Methods: This was a two-group randomized controlled trial conducted in three hospitals in Hong Kong. End-stage HF patients were identified at hospitalization. The recruited subjects were patients with ESHF who had been discharged home and referred for specialist palliative service, and who met the specified inclusion criteria. The intervention was a 12-week HPHF program and the program development was based on the transitional care model and the palliative care elements. The HPHF program consisted of weekly home visits/telephone calls in the first 4 weeks then monthly follow-up. The HPHF program was provided by trained nurse case managers who had experiences in palliative home care, and they were supported by a multidisciplinary team. The nurse case managers performed comprehensive symptom assessment, management, and evaluation for the patients, coordinated health and social care in hospital and community, and collaborated with the patients, their family members, and the multidisciplinary team members. Evidence-based protocols were adopted throughout the intervention. Outcomes included hospital readmissions, days to first re-hospitalization, hospital days, and patient satisfaction with care were measured at 4 and 12 weeks post discharge. Data was collected from May 2013 to June 2015.
Results: A total of 84 eligible subjects were randomized. Mean age of the subjects was 78.3, 52.4% were male. The HPHF group (n=43) had a significantly lower readmission rate than the control group (n=41) at 12 weeks (HPHF 33.6% vs control 61.0% χ2 =6.8, p=0.009). Patients randomized to receive the HPHF program had a lower risk of readmission (relative risk, 0.55; 95% confidence interval, 0.35 to 0.88). There was no significant difference in readmissions between groups at 4 weeks. Time to first readmission was longer in the HPHF group (median: HPHF12 days vs control 9 days) (Z = -0.61, p = 0.55). Total days spent in the hospital while readmitted were fewer in the HPHF group (median: HPHF4 days vs control 8.5 days) (Z = -1.74, p = 0.08). Upon completion of the program, Patients received the HPHF program had higher satisfaction with care (p = 0.001).
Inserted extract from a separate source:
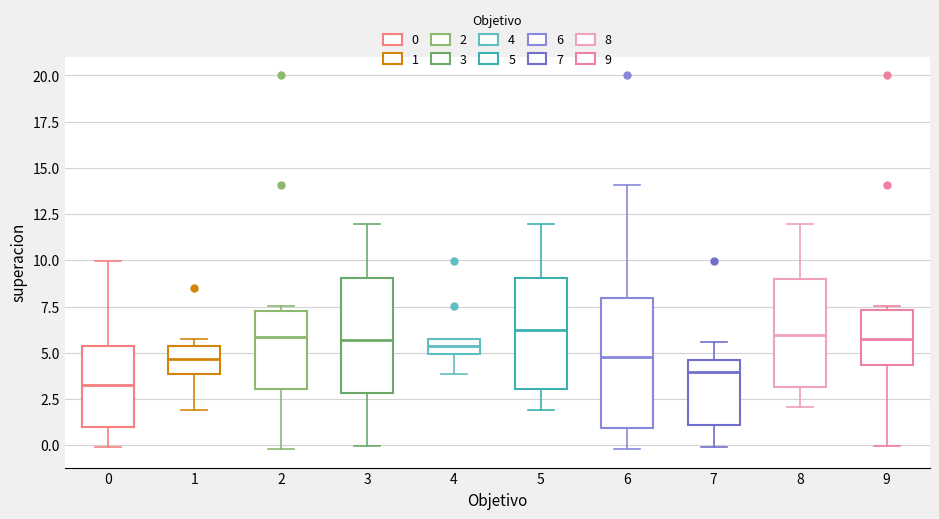

Which box has the lowest median line?

0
Conclusion: This study adds to the evidence that an intensive 4-week transitional home-based program sustained by monthly follow-up is effective in reducing readmissions, increasing the length of time between hospital discharge and readmission, and improving satisfaction with care among ESHF patients on returning home after hospital discharge, thus demonstrating great promise for improving clinical outcomes. The design of the HPHF program in this study contained evidence-based elements identified by a current systematic review that were found to be effective in reducing hospital readmissions. In end-stage HF management, transit of the focus from curative treatment to symptom control in the continuum of care requires a multidisciplinary team support including cardiologists and PC physicians. The nurse case managers, who were the key care providers in this study, were able to empower their patients in symptom management, make adjustments to medications, and offer early referral if appropriate. Home care nurses are instrumental in coordinating care for patients immediately after hospital discharge, and providing early intervention when problems are detected. In order to further improve clinical outcome in the future, aligning financial incentives between specialties and across healthcare settings is important, particularly when building a service model in the delivery of care needs to extend from hospital to home.